**Text provided**

As we know, we say a problem satisfies the strong duality, when its optimal duality gap equals 0. Then, when we don’t know whether a problem satisfies the strong duality, if we set the GAMS option optCR to 0, the solving process may never stop and we can never obtain an optimal solution. So, how can I set the option optCR to get an optimal solution for any problem?

You are confusing the duality gap with the optimality gap. These are not at all the same, although with some mental gymnastics I am sure you could make connections between the two.

The duality gap has to do with the difference between the objectives in the primal and dual forms of a model. For example, we have strong duality with LP: primal objective = dual objective.

The optcr setting is a tolerance for the relative optimality gap in a MIP or other discrete model. When solving such models, there is the “best found”, i.e. the objective of the best feasible point found thus far, and the “best bound”, i.e. the tightest bound on the true solution’s objective yet computed. These two values approach each other as the solver searches and tightens. The optcr tolerance lets you quit when they get close enough.

I could write more, but it wouldn’t improve on what is easily available in our docs at:

https://www.gams.com/latest/docs/UG_GamsCall.html#GAMSAOOptCR

HTH,

-Steve

According to your answer, that is to say, for any MINLP, BARON can give its globle optimal solution with the GAMS option “option optCR=0;” as long as it has one, if computing resources are enough. Is it?

Thanks.

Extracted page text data
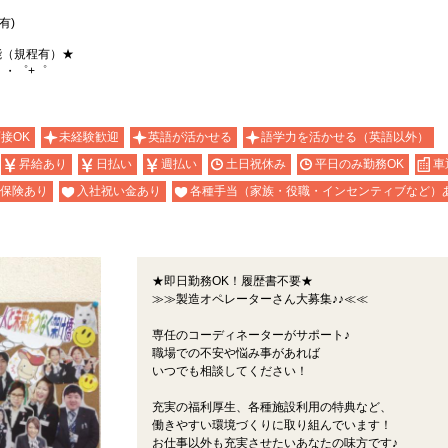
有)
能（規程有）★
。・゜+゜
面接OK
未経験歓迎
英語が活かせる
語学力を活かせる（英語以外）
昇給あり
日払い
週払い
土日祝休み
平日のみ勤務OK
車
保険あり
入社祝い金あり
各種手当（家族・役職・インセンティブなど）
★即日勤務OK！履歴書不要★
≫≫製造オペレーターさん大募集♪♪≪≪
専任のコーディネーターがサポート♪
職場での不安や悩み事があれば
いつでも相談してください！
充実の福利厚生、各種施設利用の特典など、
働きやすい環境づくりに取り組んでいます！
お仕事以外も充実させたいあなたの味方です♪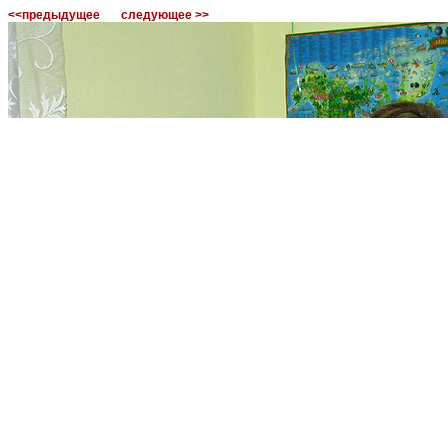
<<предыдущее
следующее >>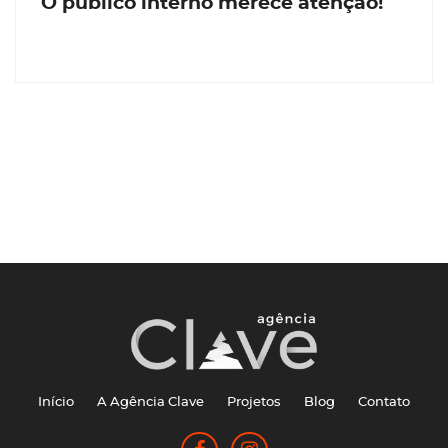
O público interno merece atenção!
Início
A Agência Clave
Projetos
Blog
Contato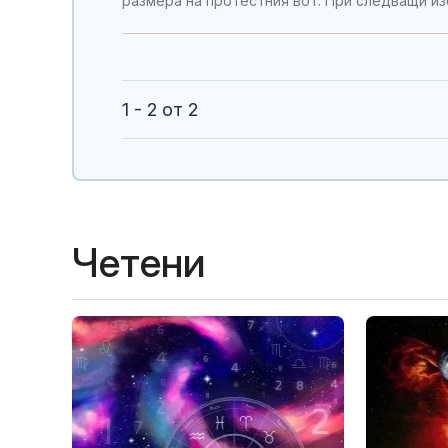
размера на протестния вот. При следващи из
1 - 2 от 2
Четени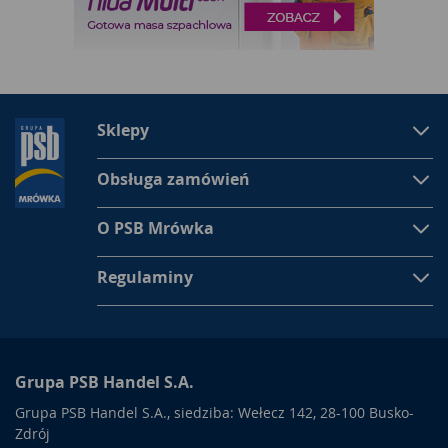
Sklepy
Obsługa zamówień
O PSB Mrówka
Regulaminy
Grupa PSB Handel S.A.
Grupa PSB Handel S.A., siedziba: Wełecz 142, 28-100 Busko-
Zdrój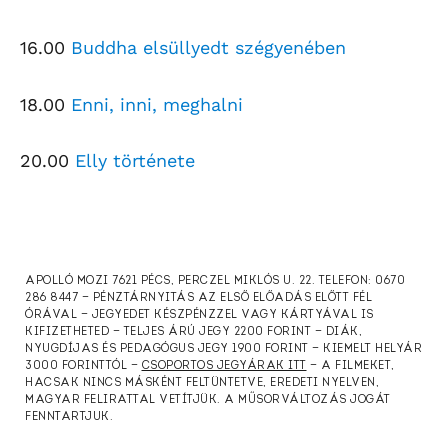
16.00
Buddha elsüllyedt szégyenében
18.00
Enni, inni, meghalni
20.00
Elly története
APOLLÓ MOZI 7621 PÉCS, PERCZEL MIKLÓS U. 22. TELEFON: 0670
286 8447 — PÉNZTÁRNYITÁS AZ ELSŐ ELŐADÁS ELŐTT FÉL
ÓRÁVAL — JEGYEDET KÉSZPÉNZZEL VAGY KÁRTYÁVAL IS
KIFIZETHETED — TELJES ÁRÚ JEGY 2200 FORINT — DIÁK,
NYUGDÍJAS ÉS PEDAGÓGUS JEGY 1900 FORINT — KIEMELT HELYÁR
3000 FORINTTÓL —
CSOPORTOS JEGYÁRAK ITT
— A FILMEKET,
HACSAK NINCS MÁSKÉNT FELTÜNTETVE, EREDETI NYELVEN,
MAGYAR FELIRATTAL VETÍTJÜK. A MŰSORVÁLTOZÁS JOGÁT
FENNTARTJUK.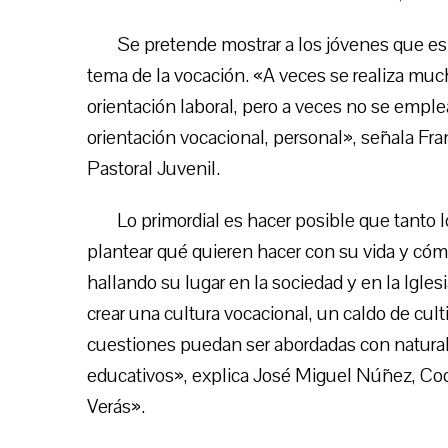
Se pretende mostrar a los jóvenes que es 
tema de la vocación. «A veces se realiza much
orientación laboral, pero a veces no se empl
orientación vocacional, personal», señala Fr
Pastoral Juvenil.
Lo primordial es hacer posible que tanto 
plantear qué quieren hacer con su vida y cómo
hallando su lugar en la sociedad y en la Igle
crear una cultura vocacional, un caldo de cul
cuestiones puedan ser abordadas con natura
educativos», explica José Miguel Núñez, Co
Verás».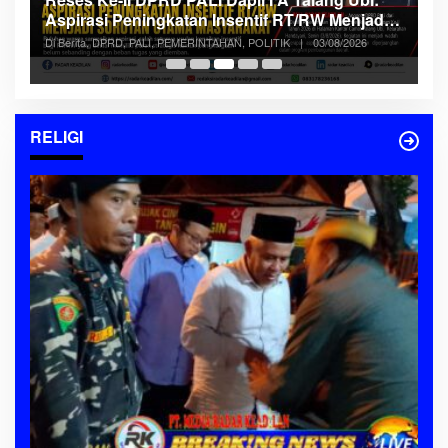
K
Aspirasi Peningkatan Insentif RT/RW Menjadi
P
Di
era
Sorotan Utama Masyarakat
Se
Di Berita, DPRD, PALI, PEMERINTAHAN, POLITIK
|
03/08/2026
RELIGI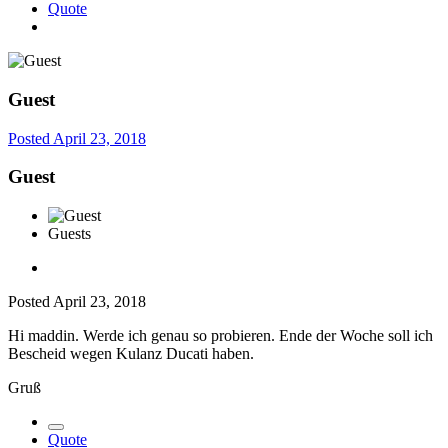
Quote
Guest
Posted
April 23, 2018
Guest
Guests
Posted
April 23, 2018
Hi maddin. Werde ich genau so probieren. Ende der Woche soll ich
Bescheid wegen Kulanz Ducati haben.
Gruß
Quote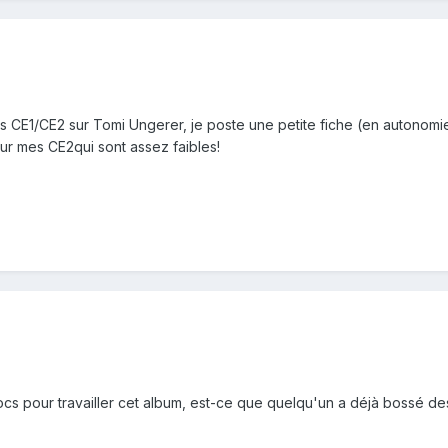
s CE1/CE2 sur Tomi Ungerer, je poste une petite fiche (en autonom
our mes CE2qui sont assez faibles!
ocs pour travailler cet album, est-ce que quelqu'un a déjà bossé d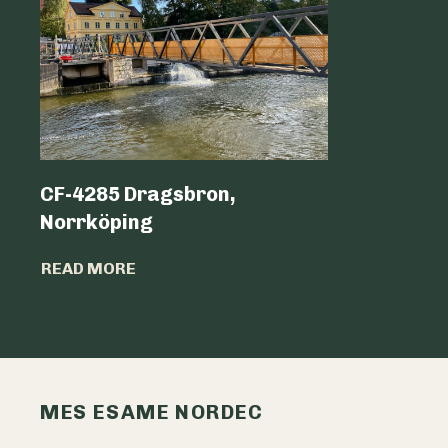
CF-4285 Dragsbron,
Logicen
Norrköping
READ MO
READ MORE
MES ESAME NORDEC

**Exercise goal**
Please set down, word for word, the stretch of the GAMS optCR thread above from "You are confusing" through "objective = dual objective.".

**Response area**
You are confusing the duality gap with the optimality gap. These are not at all the same, although with some mental gymnastics I am sure you could make connections between the two.

The duality gap has to do with the difference between the objectives in the primal and dual forms of a model. For example, we have strong duality with LP: primal objective = dual objective.